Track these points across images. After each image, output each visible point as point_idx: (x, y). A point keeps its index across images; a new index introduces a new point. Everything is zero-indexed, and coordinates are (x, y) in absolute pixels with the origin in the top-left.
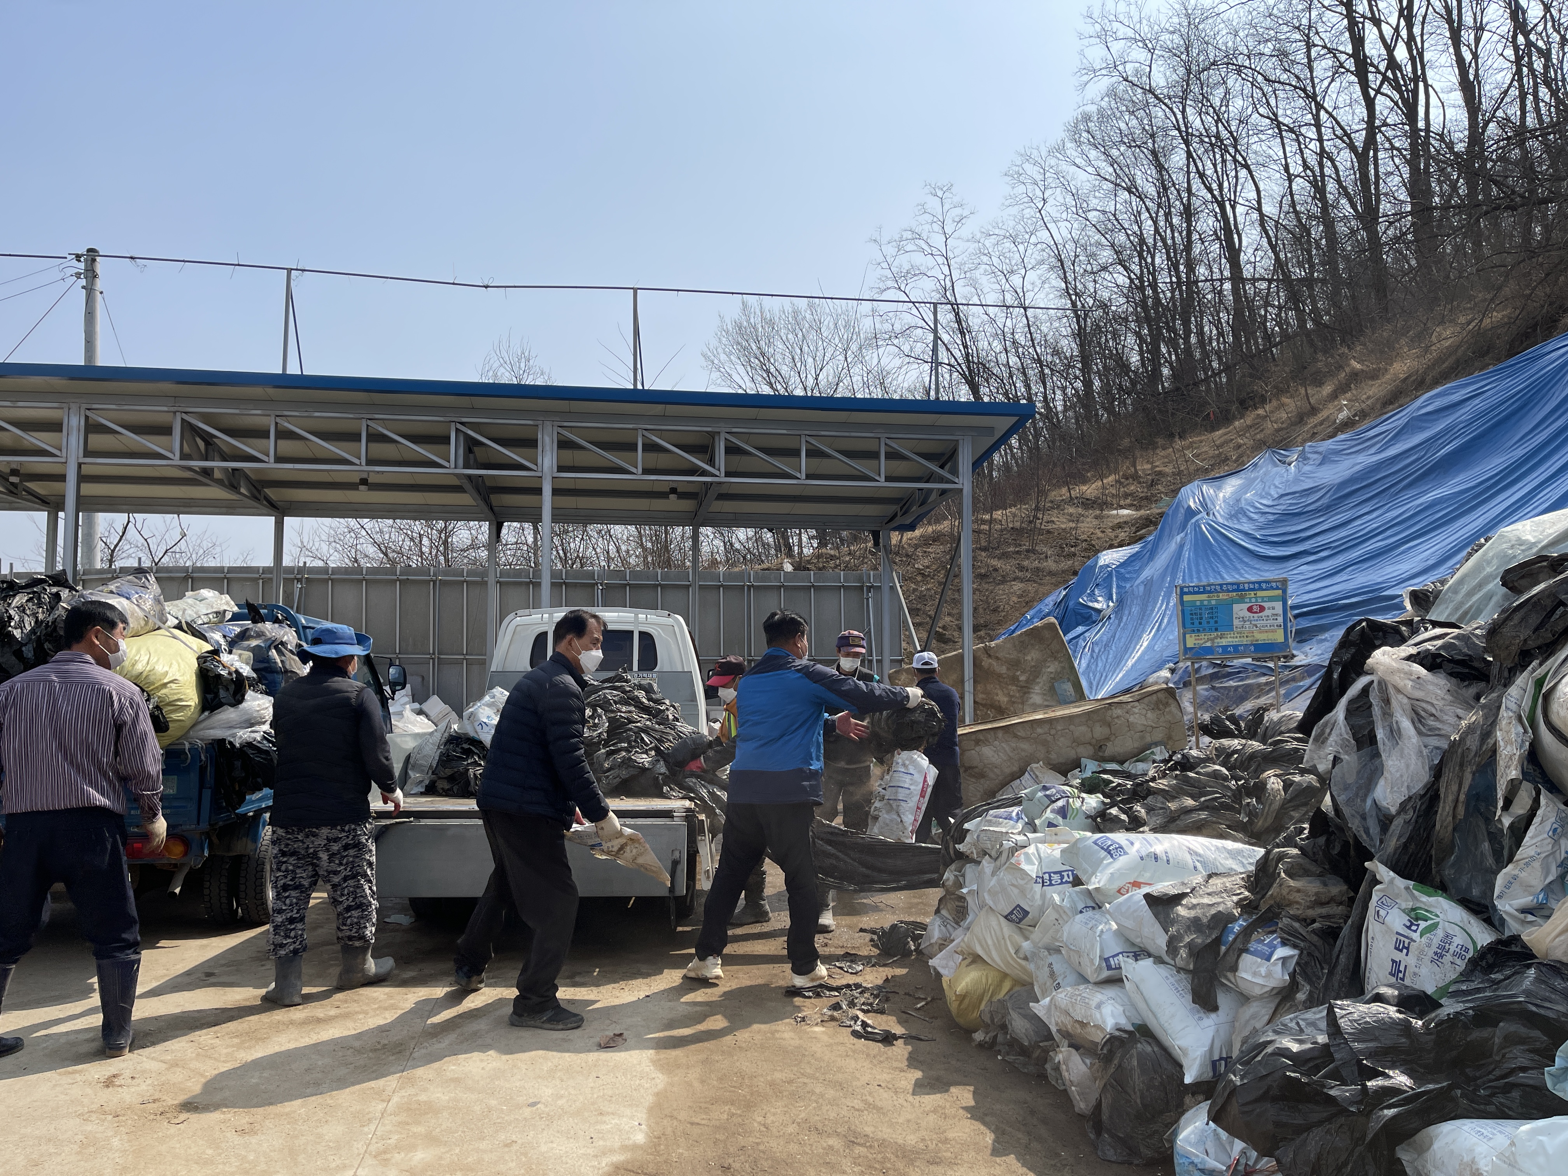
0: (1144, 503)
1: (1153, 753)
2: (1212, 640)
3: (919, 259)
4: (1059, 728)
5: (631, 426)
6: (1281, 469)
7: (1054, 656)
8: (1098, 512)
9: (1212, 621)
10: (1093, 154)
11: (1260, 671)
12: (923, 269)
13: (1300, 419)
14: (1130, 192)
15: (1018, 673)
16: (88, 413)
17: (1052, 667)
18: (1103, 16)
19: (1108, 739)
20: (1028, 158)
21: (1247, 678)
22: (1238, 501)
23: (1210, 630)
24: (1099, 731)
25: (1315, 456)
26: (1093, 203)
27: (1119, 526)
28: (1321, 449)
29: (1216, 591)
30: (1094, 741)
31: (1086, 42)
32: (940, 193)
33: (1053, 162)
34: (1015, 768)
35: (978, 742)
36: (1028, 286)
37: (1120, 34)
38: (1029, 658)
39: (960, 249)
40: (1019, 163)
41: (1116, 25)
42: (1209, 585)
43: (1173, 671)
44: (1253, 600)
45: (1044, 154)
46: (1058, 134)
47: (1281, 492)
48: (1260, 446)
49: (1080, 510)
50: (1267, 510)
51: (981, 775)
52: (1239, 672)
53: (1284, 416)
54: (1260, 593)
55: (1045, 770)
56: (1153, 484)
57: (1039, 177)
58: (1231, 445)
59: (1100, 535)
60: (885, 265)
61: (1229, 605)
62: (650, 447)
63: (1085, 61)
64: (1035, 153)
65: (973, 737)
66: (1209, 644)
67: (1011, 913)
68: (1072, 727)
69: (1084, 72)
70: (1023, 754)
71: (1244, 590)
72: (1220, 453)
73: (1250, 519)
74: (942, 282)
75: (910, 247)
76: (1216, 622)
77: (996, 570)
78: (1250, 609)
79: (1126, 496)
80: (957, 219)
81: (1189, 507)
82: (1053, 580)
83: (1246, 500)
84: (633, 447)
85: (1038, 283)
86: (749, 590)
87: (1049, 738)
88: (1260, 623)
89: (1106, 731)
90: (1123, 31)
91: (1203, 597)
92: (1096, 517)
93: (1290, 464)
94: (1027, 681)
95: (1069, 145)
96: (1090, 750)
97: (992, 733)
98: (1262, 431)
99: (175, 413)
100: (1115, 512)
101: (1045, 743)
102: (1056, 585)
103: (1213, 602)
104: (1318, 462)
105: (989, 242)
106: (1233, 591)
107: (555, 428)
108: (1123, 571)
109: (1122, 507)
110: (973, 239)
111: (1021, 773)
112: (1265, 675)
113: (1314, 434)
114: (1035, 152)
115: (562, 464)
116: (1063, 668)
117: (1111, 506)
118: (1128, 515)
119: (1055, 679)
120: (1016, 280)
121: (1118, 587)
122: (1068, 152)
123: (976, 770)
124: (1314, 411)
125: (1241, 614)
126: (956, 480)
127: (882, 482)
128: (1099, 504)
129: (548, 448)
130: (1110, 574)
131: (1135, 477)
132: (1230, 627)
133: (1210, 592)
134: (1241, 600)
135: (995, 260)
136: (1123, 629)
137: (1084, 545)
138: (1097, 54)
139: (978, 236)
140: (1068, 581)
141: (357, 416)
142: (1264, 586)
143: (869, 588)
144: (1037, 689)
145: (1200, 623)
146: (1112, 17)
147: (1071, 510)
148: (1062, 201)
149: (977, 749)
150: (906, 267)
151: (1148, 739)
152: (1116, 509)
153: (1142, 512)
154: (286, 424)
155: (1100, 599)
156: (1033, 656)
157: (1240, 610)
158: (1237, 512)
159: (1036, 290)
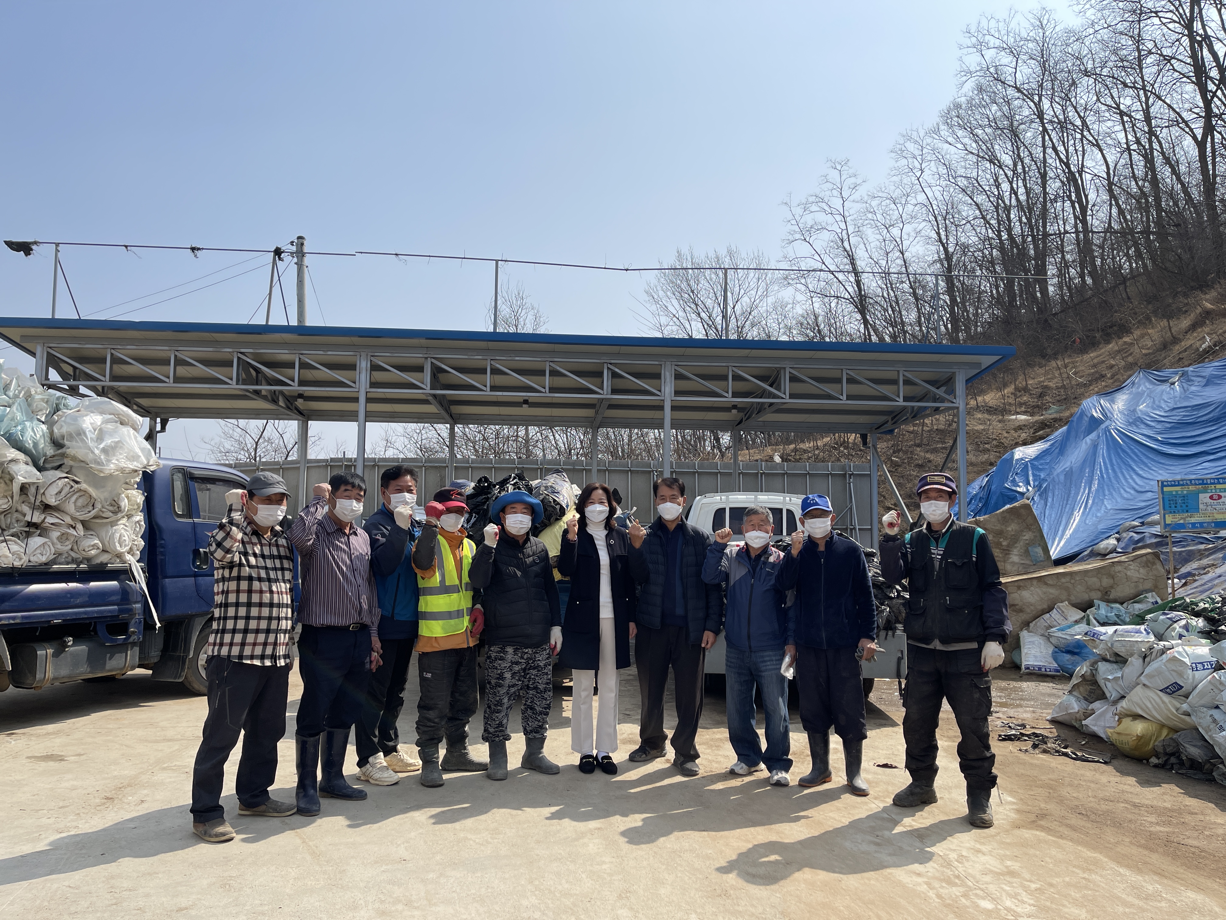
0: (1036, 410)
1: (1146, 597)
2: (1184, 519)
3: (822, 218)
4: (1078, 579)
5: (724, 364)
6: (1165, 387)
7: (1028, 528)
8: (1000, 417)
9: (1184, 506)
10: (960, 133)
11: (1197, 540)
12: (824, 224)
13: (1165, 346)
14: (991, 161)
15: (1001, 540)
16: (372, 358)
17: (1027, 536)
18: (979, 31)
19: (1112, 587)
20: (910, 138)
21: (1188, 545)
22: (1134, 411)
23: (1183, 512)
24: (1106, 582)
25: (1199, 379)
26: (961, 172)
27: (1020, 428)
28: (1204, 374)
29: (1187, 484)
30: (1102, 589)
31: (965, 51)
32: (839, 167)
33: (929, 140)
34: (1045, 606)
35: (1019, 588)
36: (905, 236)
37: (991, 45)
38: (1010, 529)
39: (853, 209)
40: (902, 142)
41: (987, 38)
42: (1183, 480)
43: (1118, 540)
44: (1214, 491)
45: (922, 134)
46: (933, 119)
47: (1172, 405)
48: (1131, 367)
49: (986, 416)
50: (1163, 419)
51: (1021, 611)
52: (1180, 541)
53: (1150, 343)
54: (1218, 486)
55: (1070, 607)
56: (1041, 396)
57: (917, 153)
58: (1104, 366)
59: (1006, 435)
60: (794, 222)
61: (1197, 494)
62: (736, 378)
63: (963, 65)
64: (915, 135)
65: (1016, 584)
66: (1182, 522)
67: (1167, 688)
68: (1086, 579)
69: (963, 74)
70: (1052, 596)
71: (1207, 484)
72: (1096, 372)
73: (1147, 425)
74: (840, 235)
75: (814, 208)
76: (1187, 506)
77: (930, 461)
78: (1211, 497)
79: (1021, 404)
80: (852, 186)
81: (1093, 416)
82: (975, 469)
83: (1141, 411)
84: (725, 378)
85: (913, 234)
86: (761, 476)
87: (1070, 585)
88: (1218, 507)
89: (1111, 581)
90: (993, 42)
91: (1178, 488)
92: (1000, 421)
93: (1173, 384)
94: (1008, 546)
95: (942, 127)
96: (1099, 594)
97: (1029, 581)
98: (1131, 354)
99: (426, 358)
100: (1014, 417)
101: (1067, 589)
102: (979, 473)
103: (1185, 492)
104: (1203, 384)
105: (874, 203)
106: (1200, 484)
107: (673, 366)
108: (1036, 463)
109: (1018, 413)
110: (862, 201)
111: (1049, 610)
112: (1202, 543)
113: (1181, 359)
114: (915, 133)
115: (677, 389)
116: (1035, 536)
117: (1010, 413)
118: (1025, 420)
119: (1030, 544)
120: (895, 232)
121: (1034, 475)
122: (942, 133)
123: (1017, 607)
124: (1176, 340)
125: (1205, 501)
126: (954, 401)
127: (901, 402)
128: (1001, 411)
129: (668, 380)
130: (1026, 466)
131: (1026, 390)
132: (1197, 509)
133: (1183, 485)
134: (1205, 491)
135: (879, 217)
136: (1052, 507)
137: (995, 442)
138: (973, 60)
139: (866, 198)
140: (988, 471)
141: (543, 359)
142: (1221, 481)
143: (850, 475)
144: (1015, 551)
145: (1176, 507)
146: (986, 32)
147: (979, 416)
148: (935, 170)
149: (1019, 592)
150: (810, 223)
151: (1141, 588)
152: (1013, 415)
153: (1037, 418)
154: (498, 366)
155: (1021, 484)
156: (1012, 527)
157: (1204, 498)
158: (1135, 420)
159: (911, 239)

_ _ _ _ _ _ _

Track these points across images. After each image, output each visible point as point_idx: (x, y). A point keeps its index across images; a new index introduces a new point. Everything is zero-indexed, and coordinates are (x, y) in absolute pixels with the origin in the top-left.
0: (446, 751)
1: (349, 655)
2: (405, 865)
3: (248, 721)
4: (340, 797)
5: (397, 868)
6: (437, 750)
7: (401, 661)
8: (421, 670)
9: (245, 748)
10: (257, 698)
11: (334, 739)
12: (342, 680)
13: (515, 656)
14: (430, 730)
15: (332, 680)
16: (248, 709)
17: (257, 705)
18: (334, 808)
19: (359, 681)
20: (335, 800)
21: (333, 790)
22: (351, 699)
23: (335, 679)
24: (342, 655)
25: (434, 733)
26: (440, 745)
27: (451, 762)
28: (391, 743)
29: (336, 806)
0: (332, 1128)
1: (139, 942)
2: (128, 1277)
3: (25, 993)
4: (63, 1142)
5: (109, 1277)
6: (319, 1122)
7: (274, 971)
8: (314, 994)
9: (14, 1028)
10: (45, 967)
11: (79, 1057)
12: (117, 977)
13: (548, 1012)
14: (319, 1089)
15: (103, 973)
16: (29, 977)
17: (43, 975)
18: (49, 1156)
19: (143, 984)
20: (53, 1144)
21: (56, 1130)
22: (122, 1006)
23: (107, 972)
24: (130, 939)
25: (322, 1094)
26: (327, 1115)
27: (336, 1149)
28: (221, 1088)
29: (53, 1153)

_ _ _ _ _ _ _

## The problem
Please return only the lines above, starting at the line that has "12: (923, 269)" and ending at the line that has "58: (1231, 445)", keeping both and leaving each one unchanged.

## Task answer
12: (923, 269)
13: (1300, 419)
14: (1130, 192)
15: (1018, 673)
16: (88, 413)
17: (1052, 667)
18: (1103, 16)
19: (1108, 739)
20: (1028, 158)
21: (1247, 678)
22: (1238, 501)
23: (1210, 630)
24: (1099, 731)
25: (1315, 456)
26: (1093, 203)
27: (1119, 526)
28: (1321, 449)
29: (1216, 591)
30: (1094, 741)
31: (1086, 42)
32: (940, 193)
33: (1053, 162)
34: (1015, 768)
35: (978, 742)
36: (1028, 286)
37: (1120, 34)
38: (1029, 658)
39: (960, 249)
40: (1019, 163)
41: (1116, 25)
42: (1209, 585)
43: (1173, 671)
44: (1253, 600)
45: (1044, 154)
46: (1058, 134)
47: (1281, 492)
48: (1260, 446)
49: (1080, 510)
50: (1267, 510)
51: (981, 775)
52: (1239, 672)
53: (1284, 416)
54: (1260, 593)
55: (1045, 770)
56: (1153, 484)
57: (1039, 177)
58: (1231, 445)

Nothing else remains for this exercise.